DIRECTIVE - Could you please retype all of the records exactly, skipping any pictures?

Data entries:
++++++
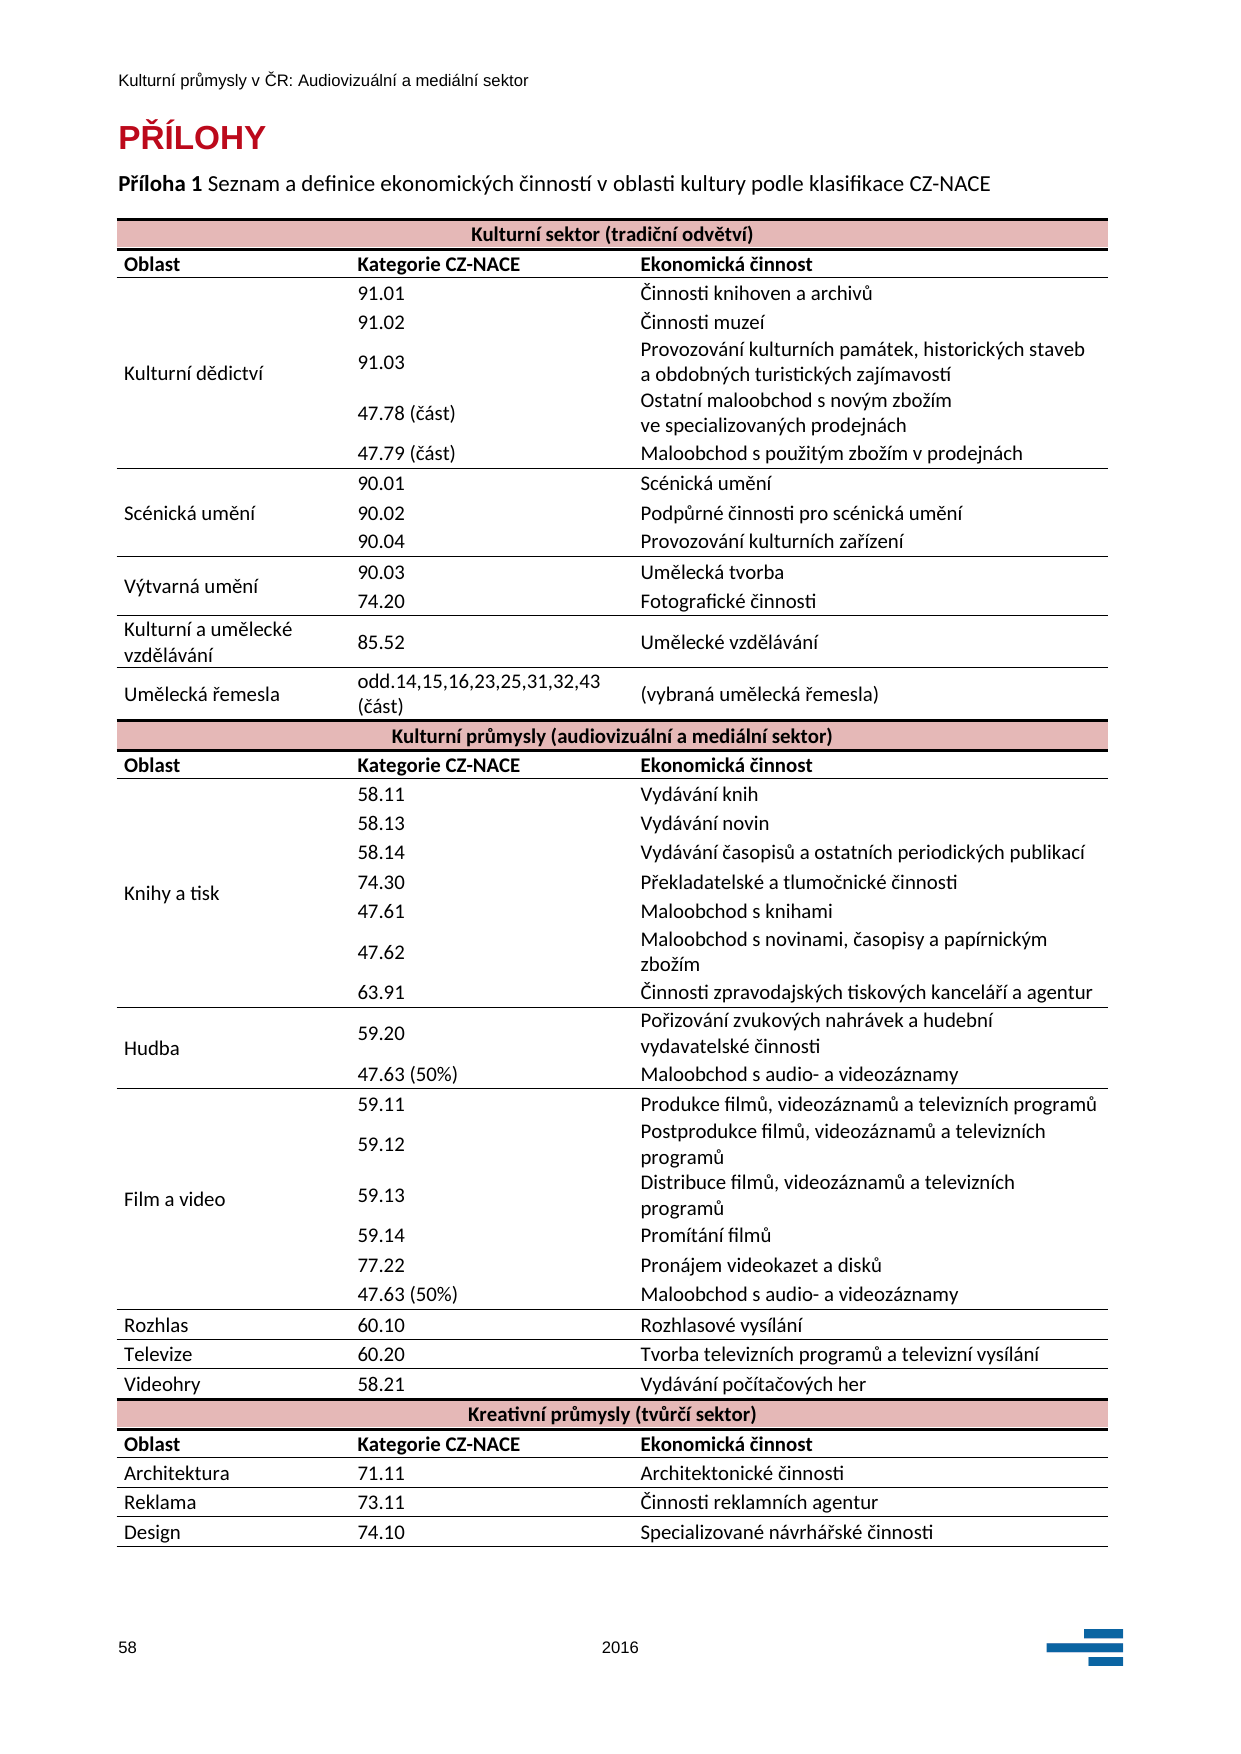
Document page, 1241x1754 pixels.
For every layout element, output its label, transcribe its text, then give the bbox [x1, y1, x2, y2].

table_cell 74.10 [350, 1517, 633, 1546]
table_cell Oblast [117, 251, 350, 277]
table_cell Překladatelské a tlumočnické činnosti [633, 867, 1108, 897]
table_cell (vybraná umělecká řemesla) [633, 668, 1108, 719]
table_cell odd.14,15,16,23,25,31,32,43 (část) [350, 668, 633, 719]
table_cell 73.11 [350, 1488, 633, 1516]
table_cell 59.11 [350, 1089, 633, 1118]
table_cell Rozhlas [117, 1310, 350, 1339]
table_cell 60.20 [350, 1340, 633, 1368]
table_cell 59.13 [350, 1170, 633, 1220]
table_cell Pořizování zvukových nahrávek a hudební vydavatelské činnosti [633, 1008, 1108, 1058]
table_cell Rozhlasové vysílání [633, 1310, 1108, 1339]
table_cell Ekonomická činnost [633, 1431, 1108, 1457]
table_cell Činnosti reklamních agentur [633, 1488, 1108, 1516]
table_cell 59.12 [350, 1118, 633, 1169]
table_cell Kategorie CZ-NACE [350, 251, 633, 277]
table_header Kulturní sektor (tradiční odvětví) [117, 221, 1108, 247]
table_cell Architektura [117, 1458, 350, 1487]
table_cell Vydávání časopisů a ostatních periodických publikací [633, 838, 1108, 867]
table_cell Distribuce filmů, videozáznamů a televizních programů [633, 1170, 1108, 1220]
table_cell Ekonomická činnost [633, 251, 1108, 277]
table_cell Kategorie CZ-NACE [350, 752, 633, 778]
table_cell Videohry [117, 1369, 350, 1398]
table_cell 91.03 [350, 336, 633, 387]
table_cell 71.11 [350, 1458, 633, 1487]
table_cell 91.02 [350, 307, 633, 336]
table_cell 47.62 [350, 926, 633, 977]
table_cell Činnosti knihoven a archivů [633, 278, 1108, 307]
text Příloha 1 Seznam a definice ekonomických činností v oblasti kultury podle klasifikace CZ-NACE [118, 169, 1122, 197]
table_cell Postprodukce filmů, videozáznamů a televizních programů [633, 1118, 1108, 1169]
table_cell Kulturní dědictví [117, 278, 350, 467]
table_cell 63.91 [350, 977, 633, 1007]
table_cell Maloobchod s knihami [633, 897, 1108, 926]
table_cell 47.78 (část) [350, 387, 633, 438]
table_cell Film a video [117, 1089, 350, 1309]
table_cell Provozování kulturních zařízení [633, 527, 1108, 556]
table_cell Kulturní a umělecké vzdělávání [117, 616, 350, 667]
table_cell 90.02 [350, 497, 633, 527]
table_cell Provozování kulturních památek, historických staveb a obdobných turistických zajímavostí [633, 336, 1108, 387]
table_cell 77.22 [350, 1250, 633, 1279]
table_cell 59.14 [350, 1220, 633, 1250]
table_cell 90.03 [350, 557, 633, 586]
table_cell 58.13 [350, 808, 633, 837]
table_cell Kulturní průmysly (audiovizuální a mediální sektor) [117, 722, 1108, 749]
table_cell Maloobchod s audio- a videozáznamy [633, 1059, 1108, 1088]
table_cell Pronájem videokazet a disků [633, 1250, 1108, 1279]
table_cell Specializované návrhářské činnosti [633, 1517, 1108, 1546]
table_cell Fotografické činnosti [633, 586, 1108, 615]
table_cell Činnosti zpravodajských tiskových kanceláří a agentur [633, 977, 1108, 1007]
table_cell Kategorie CZ-NACE [350, 1431, 633, 1457]
table_cell 74.20 [350, 586, 633, 615]
table_cell Hudba [117, 1008, 350, 1088]
table_cell 91.01 [350, 278, 633, 307]
picture [1046, 1629, 1124, 1666]
table_cell 60.10 [350, 1310, 633, 1339]
table_cell Scénická umění [633, 469, 1108, 497]
table_cell Scénická umění [117, 469, 350, 556]
table_cell Reklama [117, 1488, 350, 1516]
table_cell 90.01 [350, 469, 633, 497]
table_cell Umělecká řemesla [117, 668, 350, 719]
table_cell Umělecké vzdělávání [633, 616, 1108, 667]
table_cell Design [117, 1517, 350, 1546]
table_cell 58.21 [350, 1369, 633, 1398]
table_cell Tvorba televizních programů a televizní vysílání [633, 1340, 1108, 1368]
table_cell Oblast [117, 752, 350, 778]
table_cell Vydávání knih [633, 779, 1108, 808]
table_cell 58.14 [350, 838, 633, 867]
table_cell Ostatní maloobchod s novým zbožím ve specializovaných prodejnách [633, 387, 1108, 438]
table_cell 85.52 [350, 616, 633, 667]
table_cell 47.63 (50%) [350, 1280, 633, 1309]
table_cell Promítání filmů [633, 1220, 1108, 1250]
table_cell Maloobchod s audio- a videozáznamy [633, 1280, 1108, 1309]
table_cell 47.79 (část) [350, 438, 633, 467]
table_cell Podpůrné činnosti pro scénická umění [633, 497, 1108, 527]
table_cell Výtvarná umění [117, 557, 350, 615]
table_cell Televize [117, 1340, 350, 1368]
table_cell Oblast [117, 1431, 350, 1457]
table_cell Architektonické činnosti [633, 1458, 1108, 1487]
table_cell Knihy a tisk [117, 779, 350, 1007]
table_cell Kreativní průmysly (tvůrčí sektor) [117, 1401, 1108, 1427]
table_cell 90.04 [350, 527, 633, 556]
table_cell 47.63 (50%) [350, 1059, 633, 1088]
table_cell Činnosti muzeí [633, 307, 1108, 336]
table_cell 58.11 [350, 779, 633, 808]
table_cell 47.61 [350, 897, 633, 926]
table_cell Produkce filmů, videozáznamů a televizních programů [633, 1089, 1108, 1118]
table_cell Vydávání novin [633, 808, 1108, 837]
table_cell Vydávání počítačových her [633, 1369, 1108, 1398]
table_cell Umělecká tvorba [633, 557, 1108, 586]
subtitle PŘÍLOHY [118, 118, 1122, 157]
table_cell Maloobchod s použitým zbožím v prodejnách [633, 438, 1108, 467]
table_cell Ekonomická činnost [633, 752, 1108, 778]
table_cell Maloobchod s novinami, časopisy a papírnickým zbožím [633, 926, 1108, 977]
table_cell 59.20 [350, 1008, 633, 1058]
table_cell 74.30 [350, 867, 633, 897]
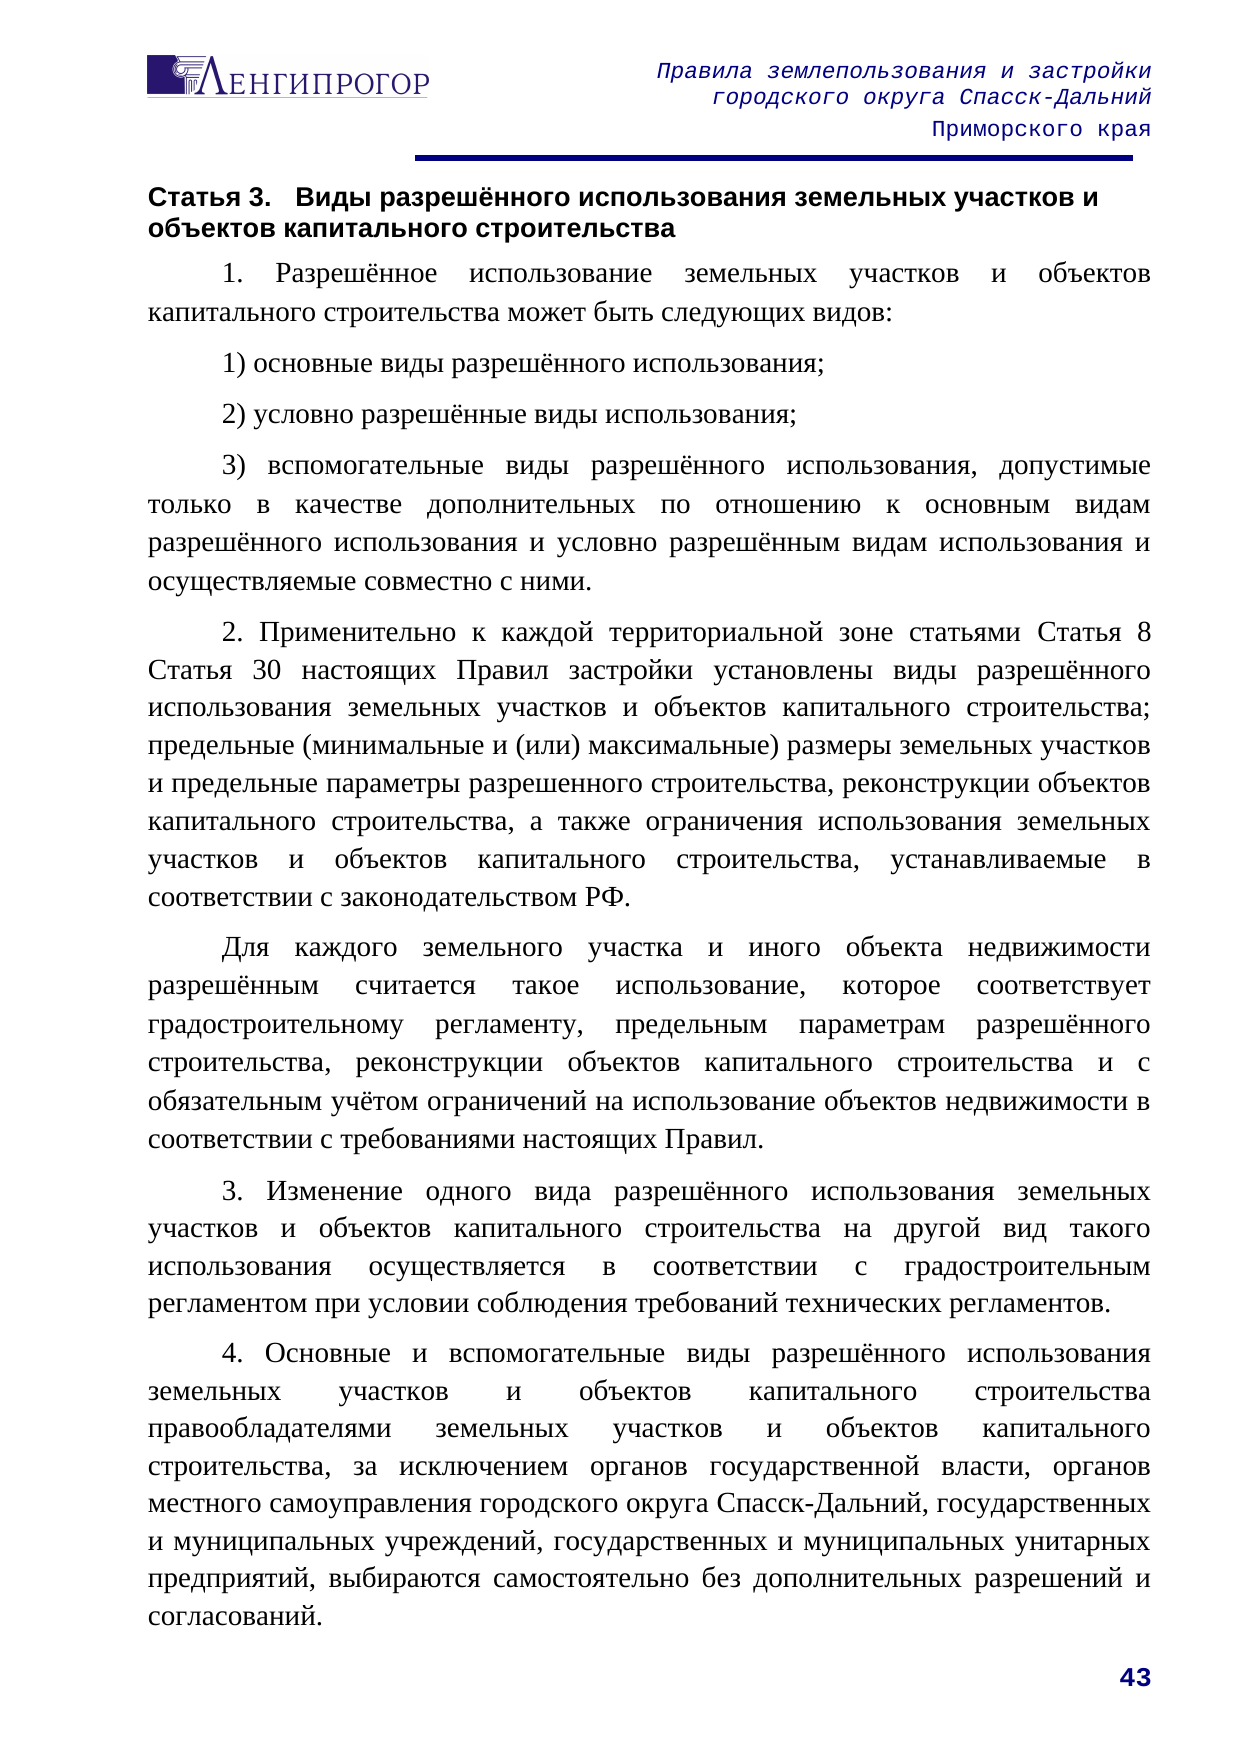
++++++
ANSWER BOX -
Document page, 1241x1754 pixels.
For every layout element, output its label, transcribe its text, then give the bbox [x1, y1, x2, y2].

table_cell 74.10 [350, 1517, 633, 1546]
table_cell Oblast [117, 251, 350, 277]
table_cell Překladatelské a tlumočnické činnosti [633, 867, 1108, 897]
table_cell (vybraná umělecká řemesla) [633, 668, 1108, 719]
table_cell odd.14,15,16,23,25,31,32,43 (část) [350, 668, 633, 719]
table_cell 73.11 [350, 1488, 633, 1516]
table_cell 59.11 [350, 1089, 633, 1118]
table_cell Rozhlas [117, 1310, 350, 1339]
table_cell 60.20 [350, 1340, 633, 1368]
table_cell 59.13 [350, 1170, 633, 1220]
table_cell Pořizování zvukových nahrávek a hudební vydavatelské činnosti [633, 1008, 1108, 1058]
table_cell Rozhlasové vysílání [633, 1310, 1108, 1339]
table_cell Ekonomická činnost [633, 1431, 1108, 1457]
table_cell Činnosti reklamních agentur [633, 1488, 1108, 1516]
table_cell 59.12 [350, 1118, 633, 1169]
table_cell Kategorie CZ-NACE [350, 251, 633, 277]
table_header Kulturní sektor (tradiční odvětví) [117, 221, 1108, 247]
table_cell Architektura [117, 1458, 350, 1487]
table_cell Vydávání časopisů a ostatních periodických publikací [633, 838, 1108, 867]
table_cell Distribuce filmů, videozáznamů a televizních programů [633, 1170, 1108, 1220]
table_cell Ekonomická činnost [633, 251, 1108, 277]
table_cell Kategorie CZ-NACE [350, 752, 633, 778]
table_cell Videohry [117, 1369, 350, 1398]
table_cell 91.03 [350, 336, 633, 387]
table_cell 71.11 [350, 1458, 633, 1487]
table_cell 91.02 [350, 307, 633, 336]
table_cell 47.62 [350, 926, 633, 977]
table_cell Činnosti knihoven a archivů [633, 278, 1108, 307]
text Příloha 1 Seznam a definice ekonomických činností v oblasti kultury podle klasifikace CZ-NACE [118, 169, 1122, 197]
table_cell Postprodukce filmů, videozáznamů a televizních programů [633, 1118, 1108, 1169]
table_cell Kulturní dědictví [117, 278, 350, 467]
table_cell 63.91 [350, 977, 633, 1007]
table_cell Maloobchod s knihami [633, 897, 1108, 926]
table_cell 47.78 (část) [350, 387, 633, 438]
table_cell Film a video [117, 1089, 350, 1309]
table_cell Provozování kulturních zařízení [633, 527, 1108, 556]
table_cell Kulturní a umělecké vzdělávání [117, 616, 350, 667]
table_cell 90.02 [350, 497, 633, 527]
table_cell Provozování kulturních památek, historických staveb a obdobných turistických zajímavostí [633, 336, 1108, 387]
table_cell 77.22 [350, 1250, 633, 1279]
table_cell 59.14 [350, 1220, 633, 1250]
table_cell 90.03 [350, 557, 633, 586]
table_cell 58.13 [350, 808, 633, 837]
table_cell Kulturní průmysly (audiovizuální a mediální sektor) [117, 722, 1108, 749]
table_cell Maloobchod s audio- a videozáznamy [633, 1059, 1108, 1088]
table_cell Pronájem videokazet a disků [633, 1250, 1108, 1279]
table_cell Specializované návrhářské činnosti [633, 1517, 1108, 1546]
table_cell Fotografické činnosti [633, 586, 1108, 615]
table_cell Činnosti zpravodajských tiskových kanceláří a agentur [633, 977, 1108, 1007]
table_cell Kategorie CZ-NACE [350, 1431, 633, 1457]
table_cell 74.20 [350, 586, 633, 615]
table_cell Hudba [117, 1008, 350, 1088]
table_cell 91.01 [350, 278, 633, 307]
picture [1046, 1629, 1124, 1666]
table_cell 60.10 [350, 1310, 633, 1339]
table_cell Scénická umění [633, 469, 1108, 497]
table_cell Scénická umění [117, 469, 350, 556]
table_cell Reklama [117, 1488, 350, 1516]
table_cell 90.01 [350, 469, 633, 497]
table_cell Umělecká řemesla [117, 668, 350, 719]
table_cell Umělecké vzdělávání [633, 616, 1108, 667]
table_cell Design [117, 1517, 350, 1546]
table_cell 58.21 [350, 1369, 633, 1398]
table_cell Tvorba televizních programů a televizní vysílání [633, 1340, 1108, 1368]
table_cell Oblast [117, 752, 350, 778]
table_cell Vydávání knih [633, 779, 1108, 808]
table_cell 58.14 [350, 838, 633, 867]
table_cell Ostatní maloobchod s novým zbožím ve specializovaných prodejnách [633, 387, 1108, 438]
table_cell 85.52 [350, 616, 633, 667]
table_cell 47.63 (50%) [350, 1280, 633, 1309]
table_cell Promítání filmů [633, 1220, 1108, 1250]
table_cell Maloobchod s audio- a videozáznamy [633, 1280, 1108, 1309]
table_cell 47.79 (část) [350, 438, 633, 467]
table_cell Podpůrné činnosti pro scénická umění [633, 497, 1108, 527]
table_cell Výtvarná umění [117, 557, 350, 615]
table_cell Televize [117, 1340, 350, 1368]
table_cell Oblast [117, 1431, 350, 1457]
table_cell Architektonické činnosti [633, 1458, 1108, 1487]
table_cell Knihy a tisk [117, 779, 350, 1007]
table_cell Kreativní průmysly (tvůrčí sektor) [117, 1401, 1108, 1427]
table_cell 90.04 [350, 527, 633, 556]
table_cell 47.63 (50%) [350, 1059, 633, 1088]
table_cell Činnosti muzeí [633, 307, 1108, 336]
table_cell 58.11 [350, 779, 633, 808]
table_cell 47.61 [350, 897, 633, 926]
table_cell Produkce filmů, videozáznamů a televizních programů [633, 1089, 1108, 1118]
table_cell Vydávání novin [633, 808, 1108, 837]
table_cell Vydávání počítačových her [633, 1369, 1108, 1398]
table_cell Umělecká tvorba [633, 557, 1108, 586]
subtitle PŘÍLOHY [118, 118, 1122, 157]
table_cell Maloobchod s použitým zbožím v prodejnách [633, 438, 1108, 467]
table_cell Ekonomická činnost [633, 752, 1108, 778]
table_cell Maloobchod s novinami, časopisy a papírnickým zbožím [633, 926, 1108, 977]
table_cell 59.20 [350, 1008, 633, 1058]
table_cell 74.30 [350, 867, 633, 897]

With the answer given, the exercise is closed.